## Task goal
Copy all the lines of the listing below exactly. Skip the images.

## Raw data
::::::
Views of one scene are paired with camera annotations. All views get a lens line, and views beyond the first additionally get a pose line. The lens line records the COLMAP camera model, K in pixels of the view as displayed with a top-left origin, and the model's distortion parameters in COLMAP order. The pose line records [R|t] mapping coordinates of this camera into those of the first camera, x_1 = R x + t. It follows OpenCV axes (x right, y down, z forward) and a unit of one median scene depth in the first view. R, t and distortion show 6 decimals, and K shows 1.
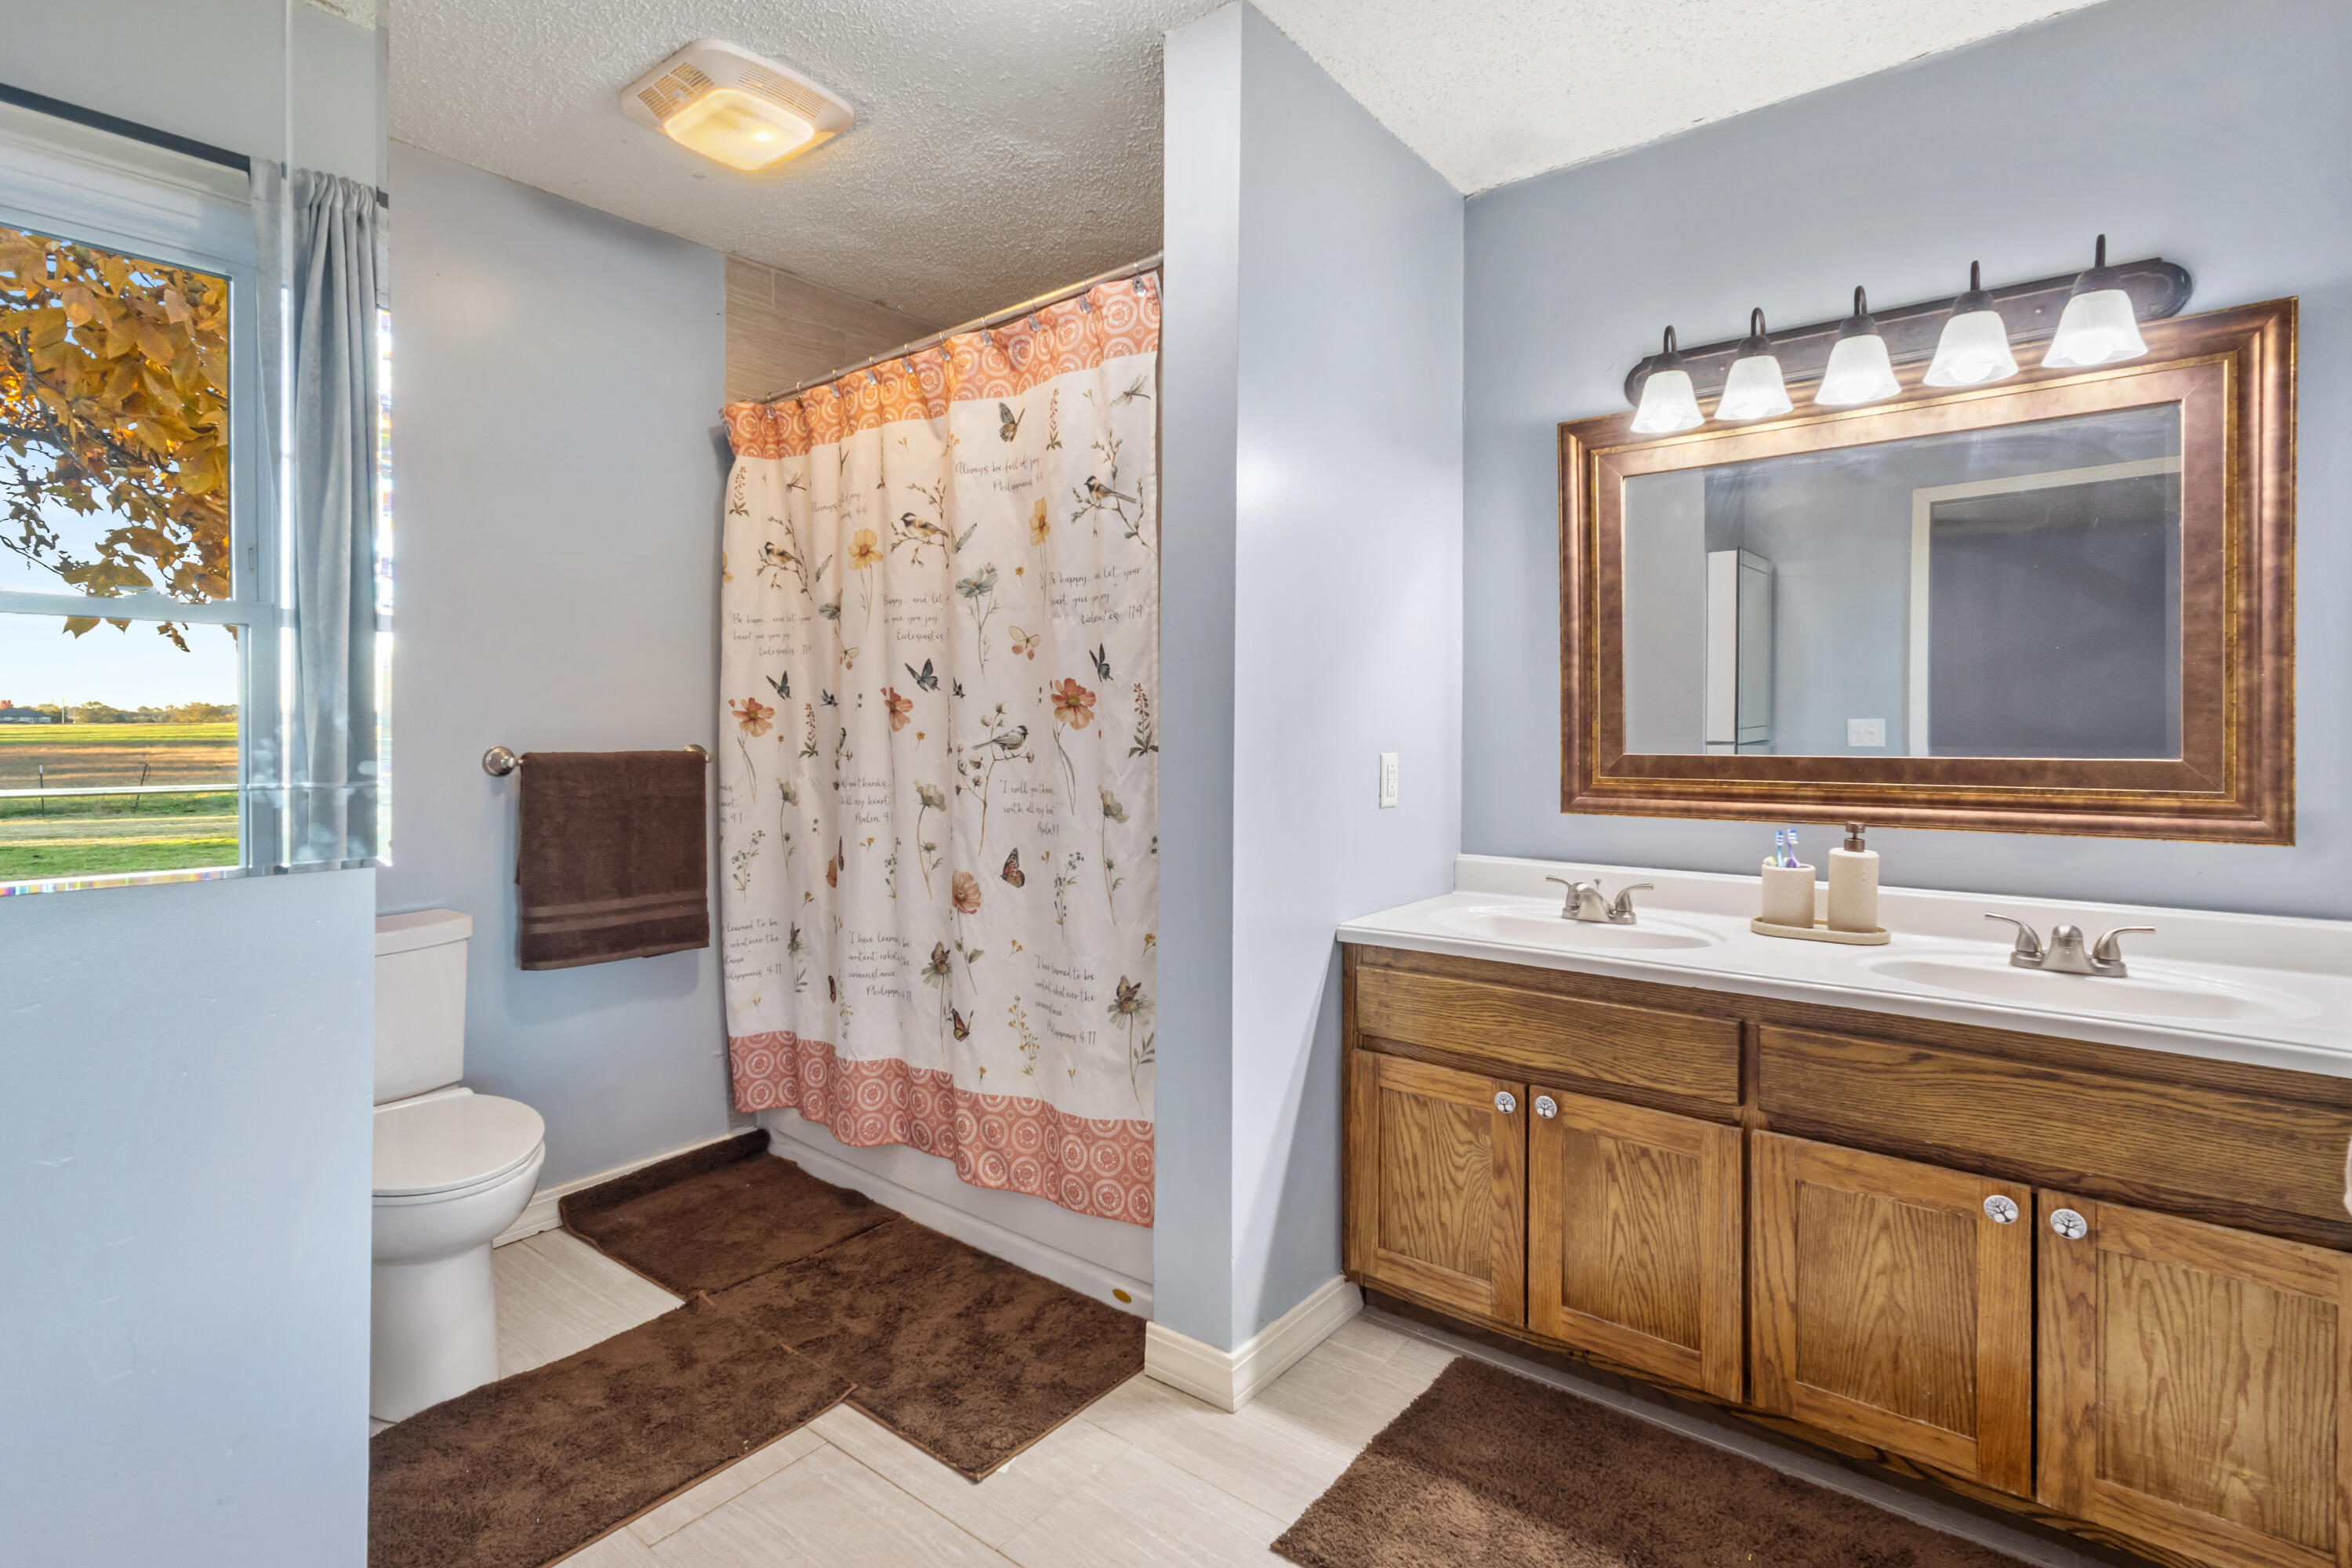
lens RADIAL K [[1137.6, 0, 1173.7], [0, 1137.6, 769.5], [0, 0, 1]] dist [0.011832, 0.001044]
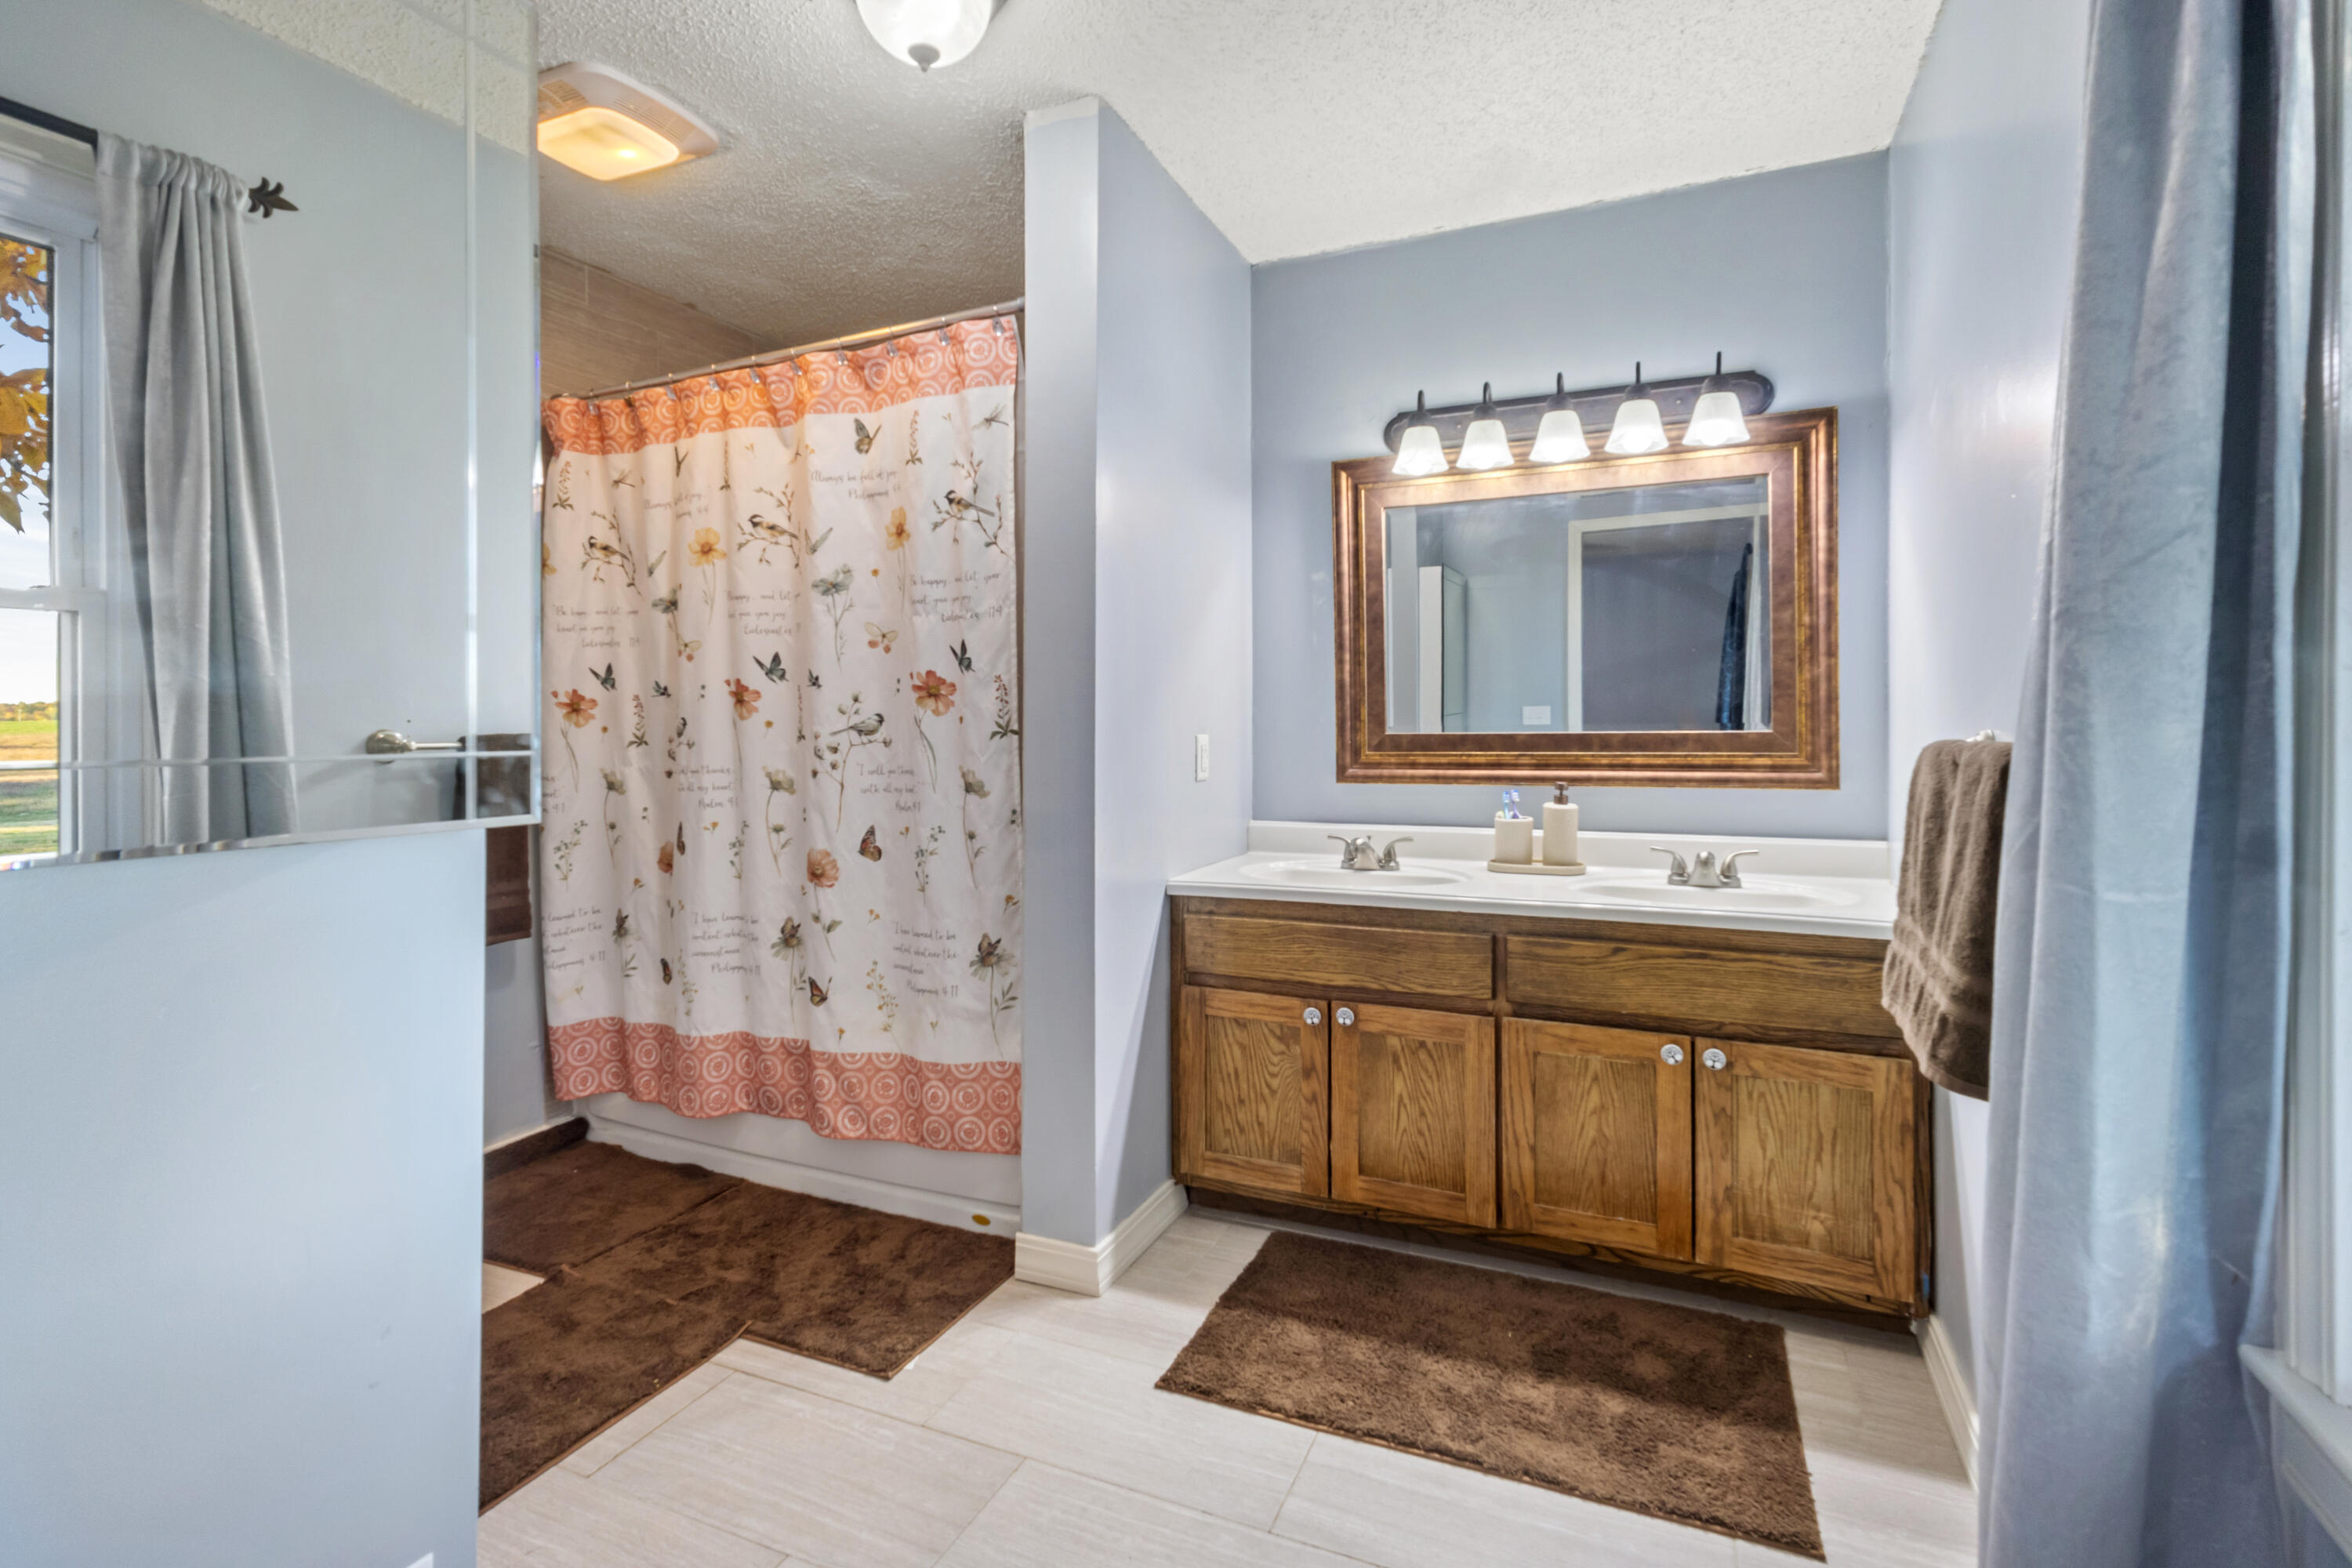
lens RADIAL K [[1103.4, 0, 1157.4], [0, 1103.4, 767.4], [0, 0, 1]] dist [0.012941, -0.000235]
pose [[0.971732, -0.017800, 0.235413, -0.135390], [0.016694, 0.999838, 0.006693, 0.011831], [-0.235494, -0.002574, 0.971872, -0.108116]]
::::::
## The answer
Views of one scene are paired with camera annotations. All views get a lens line, and views beyond the first additionally get a pose line. The lens line records the COLMAP camera model, K in pixels of the view as displayed with a top-left origin, and the model's distortion parameters in COLMAP order. The pose line records [R|t] mapping coordinates of this camera into those of the first camera, x_1 = R x + t. It follows OpenCV axes (x right, y down, z forward) and a unit of one median scene depth in the first view. R, t and distortion show 6 decimals, and K shows 1.
lens RADIAL K [[1137.6, 0, 1173.7], [0, 1137.6, 769.5], [0, 0, 1]] dist [0.011832, 0.001044]
lens RADIAL K [[1103.4, 0, 1157.4], [0, 1103.4, 767.4], [0, 0, 1]] dist [0.012941, -0.000235]
pose [[0.971732, -0.017800, 0.235413, -0.135390], [0.016694, 0.999838, 0.006693, 0.011831], [-0.235494, -0.002574, 0.971872, -0.108116]]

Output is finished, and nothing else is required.